▶ [ACTIVITY] Could you copy out every line of the entries below, character for character, with nothing changed?
----
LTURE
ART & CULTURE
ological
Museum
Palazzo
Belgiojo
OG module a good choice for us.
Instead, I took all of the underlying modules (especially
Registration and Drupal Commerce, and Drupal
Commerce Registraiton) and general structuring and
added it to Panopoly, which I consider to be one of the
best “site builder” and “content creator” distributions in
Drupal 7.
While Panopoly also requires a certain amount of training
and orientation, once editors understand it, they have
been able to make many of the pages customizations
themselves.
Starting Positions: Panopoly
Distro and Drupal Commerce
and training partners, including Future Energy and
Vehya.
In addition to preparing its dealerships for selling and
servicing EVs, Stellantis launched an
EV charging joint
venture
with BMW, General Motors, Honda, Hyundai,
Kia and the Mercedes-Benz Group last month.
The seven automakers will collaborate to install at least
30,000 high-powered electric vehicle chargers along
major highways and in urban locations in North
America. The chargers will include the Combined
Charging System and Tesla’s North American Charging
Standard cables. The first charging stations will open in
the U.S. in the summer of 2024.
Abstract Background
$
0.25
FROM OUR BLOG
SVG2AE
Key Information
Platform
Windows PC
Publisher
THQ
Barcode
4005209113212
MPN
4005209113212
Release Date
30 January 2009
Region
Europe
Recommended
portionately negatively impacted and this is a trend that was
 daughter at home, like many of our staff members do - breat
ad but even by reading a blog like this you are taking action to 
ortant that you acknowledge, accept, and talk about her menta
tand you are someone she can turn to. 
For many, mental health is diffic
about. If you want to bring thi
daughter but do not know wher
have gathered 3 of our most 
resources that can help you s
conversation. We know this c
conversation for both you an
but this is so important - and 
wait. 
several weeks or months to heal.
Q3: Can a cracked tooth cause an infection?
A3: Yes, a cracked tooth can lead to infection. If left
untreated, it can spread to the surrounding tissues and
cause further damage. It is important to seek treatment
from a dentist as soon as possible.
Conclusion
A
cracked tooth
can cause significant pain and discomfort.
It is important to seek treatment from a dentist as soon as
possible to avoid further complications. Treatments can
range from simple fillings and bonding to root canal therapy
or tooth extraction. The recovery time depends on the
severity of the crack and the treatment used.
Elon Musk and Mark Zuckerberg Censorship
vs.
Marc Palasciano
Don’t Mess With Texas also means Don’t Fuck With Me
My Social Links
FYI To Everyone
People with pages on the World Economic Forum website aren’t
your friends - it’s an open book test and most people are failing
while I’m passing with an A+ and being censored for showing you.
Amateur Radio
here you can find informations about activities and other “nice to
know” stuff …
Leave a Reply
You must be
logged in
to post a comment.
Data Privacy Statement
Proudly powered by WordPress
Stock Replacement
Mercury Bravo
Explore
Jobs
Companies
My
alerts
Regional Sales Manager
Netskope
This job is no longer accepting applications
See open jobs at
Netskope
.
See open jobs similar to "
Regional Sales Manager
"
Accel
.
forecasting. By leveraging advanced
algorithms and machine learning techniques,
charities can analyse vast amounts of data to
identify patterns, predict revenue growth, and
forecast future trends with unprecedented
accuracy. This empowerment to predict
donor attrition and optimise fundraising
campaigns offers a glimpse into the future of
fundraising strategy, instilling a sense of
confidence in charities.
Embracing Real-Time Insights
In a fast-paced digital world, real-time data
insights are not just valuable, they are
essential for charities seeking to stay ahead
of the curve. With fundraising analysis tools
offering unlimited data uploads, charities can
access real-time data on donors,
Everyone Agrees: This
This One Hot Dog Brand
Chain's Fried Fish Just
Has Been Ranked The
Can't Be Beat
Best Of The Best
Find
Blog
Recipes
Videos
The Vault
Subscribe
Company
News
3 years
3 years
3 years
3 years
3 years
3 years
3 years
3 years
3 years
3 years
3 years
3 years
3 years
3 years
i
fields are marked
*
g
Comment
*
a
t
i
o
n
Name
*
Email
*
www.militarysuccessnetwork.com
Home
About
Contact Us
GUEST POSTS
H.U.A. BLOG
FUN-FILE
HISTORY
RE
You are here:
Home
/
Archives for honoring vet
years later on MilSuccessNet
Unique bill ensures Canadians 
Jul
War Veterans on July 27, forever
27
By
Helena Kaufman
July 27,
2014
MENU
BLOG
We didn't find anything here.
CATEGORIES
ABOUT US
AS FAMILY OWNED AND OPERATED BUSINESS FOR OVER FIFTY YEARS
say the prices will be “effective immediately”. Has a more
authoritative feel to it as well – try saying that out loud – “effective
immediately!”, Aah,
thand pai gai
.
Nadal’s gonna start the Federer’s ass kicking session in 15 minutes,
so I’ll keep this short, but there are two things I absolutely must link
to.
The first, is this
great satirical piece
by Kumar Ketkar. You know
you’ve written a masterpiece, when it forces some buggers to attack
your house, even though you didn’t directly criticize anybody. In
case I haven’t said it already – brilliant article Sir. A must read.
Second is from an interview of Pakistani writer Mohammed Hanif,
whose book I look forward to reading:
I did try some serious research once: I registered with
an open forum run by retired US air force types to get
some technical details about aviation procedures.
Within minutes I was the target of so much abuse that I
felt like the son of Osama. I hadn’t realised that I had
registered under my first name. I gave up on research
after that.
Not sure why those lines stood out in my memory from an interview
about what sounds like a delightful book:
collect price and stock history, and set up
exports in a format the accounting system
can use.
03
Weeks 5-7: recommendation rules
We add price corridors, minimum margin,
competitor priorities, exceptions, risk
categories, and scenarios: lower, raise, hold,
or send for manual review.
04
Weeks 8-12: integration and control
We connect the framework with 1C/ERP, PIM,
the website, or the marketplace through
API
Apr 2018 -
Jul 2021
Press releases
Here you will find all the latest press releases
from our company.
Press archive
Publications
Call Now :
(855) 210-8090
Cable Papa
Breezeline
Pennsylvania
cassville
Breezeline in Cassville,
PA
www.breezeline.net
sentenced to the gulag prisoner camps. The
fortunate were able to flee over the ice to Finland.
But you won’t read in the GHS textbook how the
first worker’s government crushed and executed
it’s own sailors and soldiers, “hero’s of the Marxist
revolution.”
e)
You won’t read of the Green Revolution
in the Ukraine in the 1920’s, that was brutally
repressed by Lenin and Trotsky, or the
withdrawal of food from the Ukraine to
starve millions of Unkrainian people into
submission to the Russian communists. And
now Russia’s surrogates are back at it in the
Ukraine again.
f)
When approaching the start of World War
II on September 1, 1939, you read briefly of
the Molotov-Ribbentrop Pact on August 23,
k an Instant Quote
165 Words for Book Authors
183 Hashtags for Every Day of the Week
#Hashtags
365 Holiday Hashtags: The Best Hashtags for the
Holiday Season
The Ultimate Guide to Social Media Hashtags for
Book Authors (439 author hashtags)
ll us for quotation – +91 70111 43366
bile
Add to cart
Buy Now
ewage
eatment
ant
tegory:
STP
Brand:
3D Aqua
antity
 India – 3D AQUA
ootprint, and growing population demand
----
▶ [REPLY TO THE EXERCISE]
LTURE
ART & CULTURE
ological
Museum
Palazzo
Belgiojo
OG module a good choice for us.
Instead, I took all of the underlying modules (especially
Registration and Drupal Commerce, and Drupal
Commerce Registraiton) and general structuring and
added it to Panopoly, which I consider to be one of the
best “site builder” and “content creator” distributions in
Drupal 7.
While Panopoly also requires a certain amount of training
and orientation, once editors understand it, they have
been able to make many of the pages customizations
themselves.
Starting Positions: Panopoly
Distro and Drupal Commerce
and training partners, including Future Energy and
Vehya.
In addition to preparing its dealerships for selling and
servicing EVs, Stellantis launched an
EV charging joint
venture
with BMW, General Motors, Honda, Hyundai,
Kia and the Mercedes-Benz Group last month.
The seven automakers will collaborate to install at least
30,000 high-powered electric vehicle chargers along
major highways and in urban locations in North
America. The chargers will include the Combined
Charging System and Tesla’s North American Charging
Standard cables. The first charging stations will open in
the U.S. in the summer of 2024.
Abstract Background
$
0.25
FROM OUR BLOG
SVG2AE
Key Information
Platform
Windows PC
Publisher
THQ
Barcode
4005209113212
MPN
4005209113212
Release Date
30 January 2009
Region
Europe
Recommended
portionately negatively impacted and this is a trend that was
 daughter at home, like many of our staff members do - breat
ad but even by reading a blog like this you are taking action to 
ortant that you acknowledge, accept, and talk about her menta
tand you are someone she can turn to. 
For many, mental health is diffic
about. If you want to bring thi
daughter but do not know wher
have gathered 3 of our most 
resources that can help you s
conversation. We know this c
conversation for both you an
but this is so important - and 
wait. 
several weeks or months to heal.
Q3: Can a cracked tooth cause an infection?
A3: Yes, a cracked tooth can lead to infection. If left
untreated, it can spread to the surrounding tissues and
cause further damage. It is important to seek treatment
from a dentist as soon as possible.
Conclusion
A
cracked tooth
can cause significant pain and discomfort.
It is important to seek treatment from a dentist as soon as
possible to avoid further complications. Treatments can
range from simple fillings and bonding to root canal therapy
or tooth extraction. The recovery time depends on the
severity of the crack and the treatment used.
Elon Musk and Mark Zuckerberg Censorship
vs.
Marc Palasciano
Don’t Mess With Texas also means Don’t Fuck With Me
My Social Links
FYI To Everyone
People with pages on the World Economic Forum website aren’t
your friends - it’s an open book test and most people are failing
while I’m passing with an A+ and being censored for showing you.
Amateur Radio
here you can find informations about activities and other “nice to
know” stuff …
Leave a Reply
You must be
logged in
to post a comment.
Data Privacy Statement
Proudly powered by WordPress
Stock Replacement
Mercury Bravo
Explore
Jobs
Companies
My
alerts
Regional Sales Manager
Netskope
This job is no longer accepting applications
See open jobs at
Netskope
.
See open jobs similar to "
Regional Sales Manager
"
Accel
.
forecasting. By leveraging advanced
algorithms and machine learning techniques,
charities can analyse vast amounts of data to
identify patterns, predict revenue growth, and
forecast future trends with unprecedented
accuracy. This empowerment to predict
donor attrition and optimise fundraising
campaigns offers a glimpse into the future of
fundraising strategy, instilling a sense of
confidence in charities.
Embracing Real-Time Insights
In a fast-paced digital world, real-time data
insights are not just valuable, they are
essential for charities seeking to stay ahead
of the curve. With fundraising analysis tools
offering unlimited data uploads, charities can
access real-time data on donors,
Everyone Agrees: This
This One Hot Dog Brand
Chain's Fried Fish Just
Has Been Ranked The
Can't Be Beat
Best Of The Best
Find
Blog
Recipes
Videos
The Vault
Subscribe
Company
News
3 years
3 years
3 years
3 years
3 years
3 years
3 years
3 years
3 years
3 years
3 years
3 years
3 years
3 years
i
fields are marked
*
g
Comment
*
a
t
i
o
n
Name
*
Email
*
www.militarysuccessnetwork.com
Home
About
Contact Us
GUEST POSTS
H.U.A. BLOG
FUN-FILE
HISTORY
RE
You are here:
Home
/
Archives for honoring vet
years later on MilSuccessNet
Unique bill ensures Canadians 
Jul
War Veterans on July 27, forever
27
By
Helena Kaufman
July 27,
2014
MENU
BLOG
We didn't find anything here.
CATEGORIES
ABOUT US
AS FAMILY OWNED AND OPERATED BUSINESS FOR OVER FIFTY YEARS
say the prices will be “effective immediately”. Has a more
authoritative feel to it as well – try saying that out loud – “effective
immediately!”, Aah,
thand pai gai
.
Nadal’s gonna start the Federer’s ass kicking session in 15 minutes,
so I’ll keep this short, but there are two things I absolutely must link
to.
The first, is this
great satirical piece
by Kumar Ketkar. You know
you’ve written a masterpiece, when it forces some buggers to attack
your house, even though you didn’t directly criticize anybody. In
case I haven’t said it already – brilliant article Sir. A must read.
Second is from an interview of Pakistani writer Mohammed Hanif,
whose book I look forward to reading:
I did try some serious research once: I registered with
an open forum run by retired US air force types to get
some technical details about aviation procedures.
Within minutes I was the target of so much abuse that I
felt like the son of Osama. I hadn’t realised that I had
registered under my first name. I gave up on research
after that.
Not sure why those lines stood out in my memory from an interview
about what sounds like a delightful book:
collect price and stock history, and set up
exports in a format the accounting system
can use.
03
Weeks 5-7: recommendation rules
We add price corridors, minimum margin,
competitor priorities, exceptions, risk
categories, and scenarios: lower, raise, hold,
or send for manual review.
04
Weeks 8-12: integration and control
We connect the framework with 1C/ERP, PIM,
the website, or the marketplace through
API
Apr 2018 -
Jul 2021
Press releases
Here you will find all the latest press releases
from our company.
Press archive
Publications
Call Now :
(855) 210-8090
Cable Papa
Breezeline
Pennsylvania
cassville
Breezeline in Cassville,
PA
www.breezeline.net
sentenced to the gulag prisoner camps. The
fortunate were able to flee over the ice to Finland.
But you won’t read in the GHS textbook how the
first worker’s government crushed and executed
it’s own sailors and soldiers, “hero’s of the Marxist
revolution.”
e)
You won’t read of the Green Revolution
in the Ukraine in the 1920’s, that was brutally
repressed by Lenin and Trotsky, or the
withdrawal of food from the Ukraine to
starve millions of Unkrainian people into
submission to the Russian communists. And
now Russia’s surrogates are back at it in the
Ukraine again.
f)
When approaching the start of World War
II on September 1, 1939, you read briefly of
the Molotov-Ribbentrop Pact on August 23,
k an Instant Quote
165 Words for Book Authors
183 Hashtags for Every Day of the Week
#Hashtags
365 Holiday Hashtags: The Best Hashtags for the
Holiday Season
The Ultimate Guide to Social Media Hashtags for
Book Authors (439 author hashtags)
ll us for quotation – +91 70111 43366
bile
Add to cart
Buy Now
ewage
eatment
ant
tegory:
STP
Brand:
3D Aqua
antity
 India – 3D AQUA
ootprint, and growing population demand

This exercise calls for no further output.